Medical Marijuana Shows Promise Against Autoimmune Diseases
THC (tetrahydrocannabinol) can suppress rodents’ immune systems, according to a study at the University of South Carolina. If replicated in humans this could improve the prospects of using medical marijuana against autoimmune diseases such as arthritis, type1 diabetes and multiple sclerosis.
Despite the ceaseless ads promising that something will “boost your immune system” as an unquestioned goal, the strength of the immune response is a careful balancing act. Too weak and you are prey to a host of diseases. However, the immune system can also turn on the body itself, leading to a string of serious and sometimes fatal conditions. Finding ways to dial back the response in these cases, without opening up the floodgates to every infectious disease is one of the great challenges of modern medicine.
In the Journal of Biological Chemistry a team led by Dr Mitzi Nagarkatti reveal studies on 609 microRNAs in mice given THC. Of these, 13 showed substantial alteration. MicroRNAs regulate the expression of genes, and those affected in this case change the activation of genes associated with the immune system.
“THC mediates its activity through cannabinoid receptors (CB1 and CB2)” the authors say. “While CB1 is highly expressed in the brain, and to a lower extent in peripheral tissues, CB2 is predominant in immune cells. Therefore, besides it psychoactive effects, THC can suppress inflammation through activation of cannabinoid receptors on immune cells, using multiple pathways.”

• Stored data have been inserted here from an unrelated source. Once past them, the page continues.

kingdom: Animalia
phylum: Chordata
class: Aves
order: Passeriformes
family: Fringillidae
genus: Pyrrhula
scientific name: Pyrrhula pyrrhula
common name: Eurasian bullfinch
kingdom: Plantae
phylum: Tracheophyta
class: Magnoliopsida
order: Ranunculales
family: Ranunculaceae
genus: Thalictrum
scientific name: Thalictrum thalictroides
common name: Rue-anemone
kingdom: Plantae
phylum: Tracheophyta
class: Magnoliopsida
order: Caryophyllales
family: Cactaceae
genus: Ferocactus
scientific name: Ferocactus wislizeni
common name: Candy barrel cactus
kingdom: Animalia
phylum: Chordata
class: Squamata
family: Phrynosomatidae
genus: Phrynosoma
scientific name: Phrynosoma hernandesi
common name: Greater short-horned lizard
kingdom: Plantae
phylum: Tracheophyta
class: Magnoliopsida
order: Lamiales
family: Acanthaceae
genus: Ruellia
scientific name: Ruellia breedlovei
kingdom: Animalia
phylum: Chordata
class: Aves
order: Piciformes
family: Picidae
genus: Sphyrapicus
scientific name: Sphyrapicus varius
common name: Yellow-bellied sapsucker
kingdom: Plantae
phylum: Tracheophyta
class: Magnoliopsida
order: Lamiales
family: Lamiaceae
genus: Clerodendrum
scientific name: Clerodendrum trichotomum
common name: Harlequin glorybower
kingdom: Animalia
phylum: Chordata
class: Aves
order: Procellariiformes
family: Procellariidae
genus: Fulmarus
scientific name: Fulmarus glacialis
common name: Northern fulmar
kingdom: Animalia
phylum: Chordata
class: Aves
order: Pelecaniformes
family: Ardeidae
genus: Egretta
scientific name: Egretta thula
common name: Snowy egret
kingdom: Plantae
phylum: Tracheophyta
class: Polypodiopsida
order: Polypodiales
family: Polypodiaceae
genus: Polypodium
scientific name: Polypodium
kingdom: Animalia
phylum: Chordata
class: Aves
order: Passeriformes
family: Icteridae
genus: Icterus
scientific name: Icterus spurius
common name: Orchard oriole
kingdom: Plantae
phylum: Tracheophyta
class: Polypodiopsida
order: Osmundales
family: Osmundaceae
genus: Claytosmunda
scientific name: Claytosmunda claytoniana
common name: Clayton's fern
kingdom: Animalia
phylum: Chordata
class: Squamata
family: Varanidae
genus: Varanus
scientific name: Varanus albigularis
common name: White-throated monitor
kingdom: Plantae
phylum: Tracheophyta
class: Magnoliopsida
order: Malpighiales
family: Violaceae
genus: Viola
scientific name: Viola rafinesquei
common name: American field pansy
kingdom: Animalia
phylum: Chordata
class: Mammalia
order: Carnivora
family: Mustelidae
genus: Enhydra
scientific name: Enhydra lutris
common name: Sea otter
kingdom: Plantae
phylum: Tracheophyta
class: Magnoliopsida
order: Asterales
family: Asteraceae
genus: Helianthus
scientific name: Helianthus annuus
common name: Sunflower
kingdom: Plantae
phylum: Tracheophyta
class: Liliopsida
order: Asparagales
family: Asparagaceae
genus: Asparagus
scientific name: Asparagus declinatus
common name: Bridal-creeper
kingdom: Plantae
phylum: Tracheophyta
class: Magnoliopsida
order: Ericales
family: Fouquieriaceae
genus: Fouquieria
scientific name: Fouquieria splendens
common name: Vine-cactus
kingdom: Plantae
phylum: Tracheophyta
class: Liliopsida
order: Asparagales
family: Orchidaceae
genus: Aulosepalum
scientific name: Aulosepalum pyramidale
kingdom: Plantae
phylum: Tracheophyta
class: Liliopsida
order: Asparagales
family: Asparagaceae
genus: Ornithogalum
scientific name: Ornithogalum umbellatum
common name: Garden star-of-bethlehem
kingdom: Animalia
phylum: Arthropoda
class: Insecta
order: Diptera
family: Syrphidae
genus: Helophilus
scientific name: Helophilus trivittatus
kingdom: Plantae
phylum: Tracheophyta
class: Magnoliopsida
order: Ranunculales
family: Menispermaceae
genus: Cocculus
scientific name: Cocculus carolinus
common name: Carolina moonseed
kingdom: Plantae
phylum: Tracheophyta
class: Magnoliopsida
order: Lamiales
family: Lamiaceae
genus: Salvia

The team’s findings leave a lot of questions unanswered. Besides the question of applicability to humans, the timeframe of the effects is unclear – some are probably temporary, while others may be more permanent. However, the authors argue, “The current study opens new avenues to investigate the epigenetic pathways through which THC regulates immune response.” If the exact mechanisms through which THC affects immune response can be identified it may become possible to establish which autoimmune diseases are most likely to benefit from its use.
While some less than credible websites are keen to promote marijuana as a universal panacea, its most widely recognized medicinal uses are in treating nausea induced by chemotherapy and weight loss from AIDS. It is more widely recommended for pain and muscle spasms, but the idea of using it to treat multiple sclerosis is not new.
The researchers also have plenty of concerns about marijuana, noting “prenatal exposure to THC causes T cell dysfunction in the offspring.” They also found disturbing signs that the BRCA2 gene may be suppressed by THC. BRCA2 is famous for its association with early onset breast cancer, but this is because the BRCA2 protein normally suppresses tumor growth, and mutated versions fail to provide this protection, allowing tumors to flourish. Consequently, it is possible that suppressing BRCA2 could increase the risk of breast cancer, in contrast to research suggesting another active component in marijuana may have benefits for breast cancer.
Again, further research may help quantify this risk, and assist in working out when the increased dangers from marijuana use outweigh the benefits.
For those wondering, the THC was injected into the mice, rather than being supplied in the form of joints or hash cookies.